Your objective: Give the number of lines below that contain the string "linejoin", and no other text.

Records for the exercise:

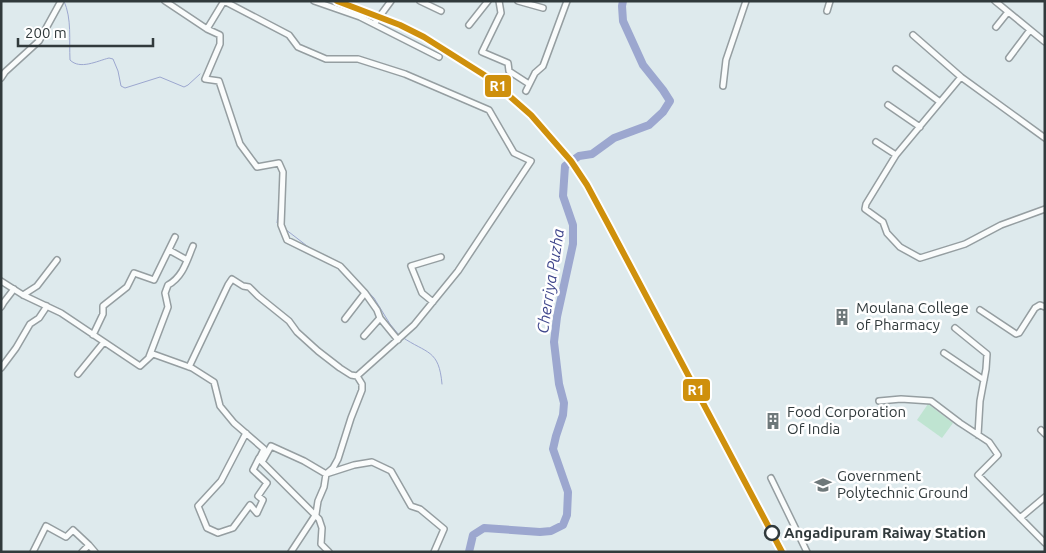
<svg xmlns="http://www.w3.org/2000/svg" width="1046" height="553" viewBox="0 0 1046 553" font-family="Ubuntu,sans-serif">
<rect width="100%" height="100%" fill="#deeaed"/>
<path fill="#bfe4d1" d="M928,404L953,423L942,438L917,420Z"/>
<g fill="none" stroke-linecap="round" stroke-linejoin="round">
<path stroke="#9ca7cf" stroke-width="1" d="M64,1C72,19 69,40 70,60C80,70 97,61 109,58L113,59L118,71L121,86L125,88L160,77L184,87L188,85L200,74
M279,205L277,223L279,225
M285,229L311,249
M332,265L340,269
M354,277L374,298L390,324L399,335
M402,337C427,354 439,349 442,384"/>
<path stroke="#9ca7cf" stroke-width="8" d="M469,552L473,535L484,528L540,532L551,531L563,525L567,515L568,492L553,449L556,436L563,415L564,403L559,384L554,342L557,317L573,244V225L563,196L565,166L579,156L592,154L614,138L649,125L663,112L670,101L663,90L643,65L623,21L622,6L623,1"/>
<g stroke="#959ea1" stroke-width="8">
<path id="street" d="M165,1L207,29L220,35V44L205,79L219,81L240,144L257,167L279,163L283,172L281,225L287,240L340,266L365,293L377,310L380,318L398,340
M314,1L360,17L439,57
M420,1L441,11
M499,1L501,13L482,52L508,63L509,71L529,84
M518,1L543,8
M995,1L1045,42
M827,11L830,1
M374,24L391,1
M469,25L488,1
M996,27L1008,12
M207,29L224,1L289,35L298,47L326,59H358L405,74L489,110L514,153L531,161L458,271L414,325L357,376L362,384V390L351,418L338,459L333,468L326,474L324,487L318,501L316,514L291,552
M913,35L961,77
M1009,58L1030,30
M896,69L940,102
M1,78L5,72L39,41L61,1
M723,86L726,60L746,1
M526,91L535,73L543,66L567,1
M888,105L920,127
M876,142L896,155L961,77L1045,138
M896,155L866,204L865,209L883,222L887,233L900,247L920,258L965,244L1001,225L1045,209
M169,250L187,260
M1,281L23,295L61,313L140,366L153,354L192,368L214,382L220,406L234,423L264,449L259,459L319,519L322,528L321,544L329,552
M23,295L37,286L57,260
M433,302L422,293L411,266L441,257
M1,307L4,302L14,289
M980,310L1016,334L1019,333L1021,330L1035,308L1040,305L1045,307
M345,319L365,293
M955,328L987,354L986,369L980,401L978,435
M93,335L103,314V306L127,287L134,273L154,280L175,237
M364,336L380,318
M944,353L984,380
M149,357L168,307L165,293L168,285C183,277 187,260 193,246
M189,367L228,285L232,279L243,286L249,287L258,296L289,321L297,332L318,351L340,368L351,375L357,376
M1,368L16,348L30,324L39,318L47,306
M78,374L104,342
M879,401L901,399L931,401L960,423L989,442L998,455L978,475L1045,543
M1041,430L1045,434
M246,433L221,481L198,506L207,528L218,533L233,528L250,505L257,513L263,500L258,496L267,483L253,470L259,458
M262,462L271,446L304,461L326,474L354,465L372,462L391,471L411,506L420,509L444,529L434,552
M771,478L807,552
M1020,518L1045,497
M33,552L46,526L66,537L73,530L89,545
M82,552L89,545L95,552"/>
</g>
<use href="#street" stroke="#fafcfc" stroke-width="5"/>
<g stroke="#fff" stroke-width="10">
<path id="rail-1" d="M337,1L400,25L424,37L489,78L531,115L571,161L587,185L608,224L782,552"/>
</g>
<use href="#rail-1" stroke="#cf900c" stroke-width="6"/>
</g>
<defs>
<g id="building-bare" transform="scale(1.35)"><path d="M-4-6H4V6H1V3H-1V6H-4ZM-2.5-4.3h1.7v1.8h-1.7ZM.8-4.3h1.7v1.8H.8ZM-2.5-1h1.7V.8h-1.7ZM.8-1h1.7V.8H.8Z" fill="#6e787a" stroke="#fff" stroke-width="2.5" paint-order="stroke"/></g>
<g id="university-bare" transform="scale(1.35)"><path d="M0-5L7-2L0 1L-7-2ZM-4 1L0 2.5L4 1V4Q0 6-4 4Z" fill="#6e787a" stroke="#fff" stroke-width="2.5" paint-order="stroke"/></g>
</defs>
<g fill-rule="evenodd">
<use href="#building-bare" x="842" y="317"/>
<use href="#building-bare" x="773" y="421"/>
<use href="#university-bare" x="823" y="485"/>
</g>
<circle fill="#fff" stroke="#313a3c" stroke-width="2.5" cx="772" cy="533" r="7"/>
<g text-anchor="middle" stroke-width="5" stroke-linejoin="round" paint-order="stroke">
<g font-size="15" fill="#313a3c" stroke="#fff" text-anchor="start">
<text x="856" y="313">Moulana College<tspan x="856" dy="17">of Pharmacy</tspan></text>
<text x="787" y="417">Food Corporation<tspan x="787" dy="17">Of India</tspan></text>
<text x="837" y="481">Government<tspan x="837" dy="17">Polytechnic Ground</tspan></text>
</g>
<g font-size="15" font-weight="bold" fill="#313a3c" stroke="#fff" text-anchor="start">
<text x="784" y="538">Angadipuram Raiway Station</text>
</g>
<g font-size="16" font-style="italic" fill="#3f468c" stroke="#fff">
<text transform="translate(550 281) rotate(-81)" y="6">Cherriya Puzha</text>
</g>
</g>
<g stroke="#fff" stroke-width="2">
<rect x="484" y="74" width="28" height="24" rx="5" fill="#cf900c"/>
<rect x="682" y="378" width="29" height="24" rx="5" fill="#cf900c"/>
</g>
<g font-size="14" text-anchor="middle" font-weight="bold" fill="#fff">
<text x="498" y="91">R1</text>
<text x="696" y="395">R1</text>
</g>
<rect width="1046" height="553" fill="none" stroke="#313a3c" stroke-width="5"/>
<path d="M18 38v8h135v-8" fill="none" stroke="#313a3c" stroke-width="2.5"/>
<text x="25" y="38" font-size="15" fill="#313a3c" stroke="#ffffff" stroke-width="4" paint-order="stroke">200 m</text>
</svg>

==

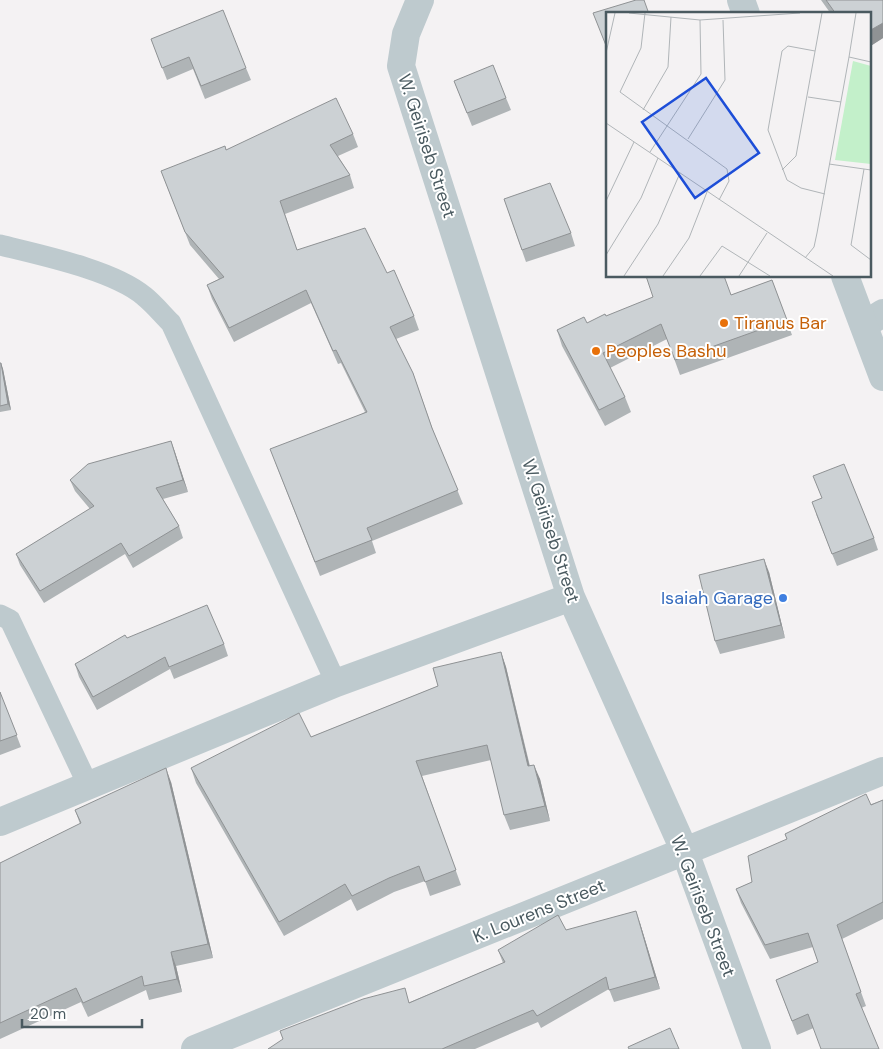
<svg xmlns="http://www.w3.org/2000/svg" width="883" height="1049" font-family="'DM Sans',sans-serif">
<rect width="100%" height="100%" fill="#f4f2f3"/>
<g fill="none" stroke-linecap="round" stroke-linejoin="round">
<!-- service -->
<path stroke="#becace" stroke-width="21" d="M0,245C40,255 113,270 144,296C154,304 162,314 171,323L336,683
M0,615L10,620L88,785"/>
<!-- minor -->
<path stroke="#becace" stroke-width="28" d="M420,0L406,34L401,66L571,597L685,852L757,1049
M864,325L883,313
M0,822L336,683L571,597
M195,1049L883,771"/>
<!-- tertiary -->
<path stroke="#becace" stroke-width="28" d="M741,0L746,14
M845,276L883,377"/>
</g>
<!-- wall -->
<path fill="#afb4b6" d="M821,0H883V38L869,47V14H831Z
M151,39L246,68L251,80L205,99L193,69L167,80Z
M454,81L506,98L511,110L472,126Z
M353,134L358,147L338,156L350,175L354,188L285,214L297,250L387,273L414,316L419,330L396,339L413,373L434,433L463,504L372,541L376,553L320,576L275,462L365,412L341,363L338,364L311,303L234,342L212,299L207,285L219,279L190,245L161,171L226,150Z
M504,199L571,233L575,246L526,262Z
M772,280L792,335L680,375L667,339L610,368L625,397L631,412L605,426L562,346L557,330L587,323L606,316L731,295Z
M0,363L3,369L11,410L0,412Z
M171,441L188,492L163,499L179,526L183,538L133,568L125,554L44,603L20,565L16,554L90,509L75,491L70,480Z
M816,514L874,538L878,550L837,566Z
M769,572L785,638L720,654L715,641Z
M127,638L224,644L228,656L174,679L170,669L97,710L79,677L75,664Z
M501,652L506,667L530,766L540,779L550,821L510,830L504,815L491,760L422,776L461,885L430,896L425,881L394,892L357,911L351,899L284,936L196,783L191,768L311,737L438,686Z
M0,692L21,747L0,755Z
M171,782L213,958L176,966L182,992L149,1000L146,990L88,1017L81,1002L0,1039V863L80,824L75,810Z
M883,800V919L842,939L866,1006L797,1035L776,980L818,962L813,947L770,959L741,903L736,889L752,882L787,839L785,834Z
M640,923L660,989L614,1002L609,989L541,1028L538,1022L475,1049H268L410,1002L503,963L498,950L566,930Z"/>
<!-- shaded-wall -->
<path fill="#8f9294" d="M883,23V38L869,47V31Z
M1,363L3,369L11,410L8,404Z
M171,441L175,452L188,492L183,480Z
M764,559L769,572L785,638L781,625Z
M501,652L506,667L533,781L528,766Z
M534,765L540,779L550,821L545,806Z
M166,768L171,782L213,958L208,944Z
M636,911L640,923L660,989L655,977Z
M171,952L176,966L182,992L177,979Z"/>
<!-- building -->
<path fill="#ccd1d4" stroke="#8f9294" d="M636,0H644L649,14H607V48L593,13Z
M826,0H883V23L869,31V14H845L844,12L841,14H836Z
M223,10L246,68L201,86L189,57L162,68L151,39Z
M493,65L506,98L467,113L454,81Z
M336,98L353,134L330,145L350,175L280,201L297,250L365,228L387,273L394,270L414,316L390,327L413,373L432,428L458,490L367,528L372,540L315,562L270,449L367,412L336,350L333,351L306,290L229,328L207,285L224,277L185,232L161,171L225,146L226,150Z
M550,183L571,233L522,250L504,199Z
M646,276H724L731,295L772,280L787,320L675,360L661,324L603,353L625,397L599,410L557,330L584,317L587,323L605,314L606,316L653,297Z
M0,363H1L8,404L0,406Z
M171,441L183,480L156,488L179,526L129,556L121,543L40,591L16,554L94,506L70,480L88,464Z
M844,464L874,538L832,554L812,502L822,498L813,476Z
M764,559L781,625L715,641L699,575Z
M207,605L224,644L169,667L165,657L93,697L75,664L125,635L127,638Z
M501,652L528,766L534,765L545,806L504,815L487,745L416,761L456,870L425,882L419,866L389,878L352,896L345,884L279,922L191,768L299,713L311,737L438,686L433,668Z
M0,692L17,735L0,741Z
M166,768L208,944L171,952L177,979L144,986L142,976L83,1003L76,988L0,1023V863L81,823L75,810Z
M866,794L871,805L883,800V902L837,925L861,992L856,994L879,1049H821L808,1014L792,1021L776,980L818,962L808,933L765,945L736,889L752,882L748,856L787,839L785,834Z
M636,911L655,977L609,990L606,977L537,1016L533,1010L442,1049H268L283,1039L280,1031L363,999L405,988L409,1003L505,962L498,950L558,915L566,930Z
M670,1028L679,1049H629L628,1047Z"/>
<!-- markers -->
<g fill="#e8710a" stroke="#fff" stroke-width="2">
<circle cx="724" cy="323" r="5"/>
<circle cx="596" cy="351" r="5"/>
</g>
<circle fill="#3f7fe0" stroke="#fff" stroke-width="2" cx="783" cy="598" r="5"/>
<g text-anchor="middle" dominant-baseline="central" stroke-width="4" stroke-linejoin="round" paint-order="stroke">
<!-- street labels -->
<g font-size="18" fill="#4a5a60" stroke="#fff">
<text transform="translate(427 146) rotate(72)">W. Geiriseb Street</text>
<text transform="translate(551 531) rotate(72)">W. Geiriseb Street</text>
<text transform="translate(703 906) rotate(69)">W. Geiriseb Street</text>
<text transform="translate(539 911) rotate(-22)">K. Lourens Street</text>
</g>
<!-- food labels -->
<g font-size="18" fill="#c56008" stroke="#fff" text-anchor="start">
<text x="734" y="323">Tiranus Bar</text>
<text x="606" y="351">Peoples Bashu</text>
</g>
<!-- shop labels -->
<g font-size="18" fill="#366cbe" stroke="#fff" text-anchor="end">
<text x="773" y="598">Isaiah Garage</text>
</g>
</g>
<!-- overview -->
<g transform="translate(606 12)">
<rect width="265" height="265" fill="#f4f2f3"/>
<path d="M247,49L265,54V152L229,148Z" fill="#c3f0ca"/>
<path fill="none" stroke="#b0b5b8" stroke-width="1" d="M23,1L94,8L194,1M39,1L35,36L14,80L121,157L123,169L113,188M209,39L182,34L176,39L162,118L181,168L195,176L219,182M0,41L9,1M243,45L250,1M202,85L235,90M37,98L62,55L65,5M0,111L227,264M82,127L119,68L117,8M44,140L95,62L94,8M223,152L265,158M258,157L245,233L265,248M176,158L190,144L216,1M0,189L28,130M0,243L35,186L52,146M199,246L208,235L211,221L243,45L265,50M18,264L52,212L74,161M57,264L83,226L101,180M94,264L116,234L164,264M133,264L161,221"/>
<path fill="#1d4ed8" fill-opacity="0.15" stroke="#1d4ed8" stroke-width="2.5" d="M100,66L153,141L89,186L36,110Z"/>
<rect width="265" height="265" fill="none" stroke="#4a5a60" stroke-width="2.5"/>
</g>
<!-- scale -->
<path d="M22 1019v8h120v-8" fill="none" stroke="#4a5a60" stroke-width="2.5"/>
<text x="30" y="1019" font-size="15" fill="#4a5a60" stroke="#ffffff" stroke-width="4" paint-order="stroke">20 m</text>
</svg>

Task answer: 4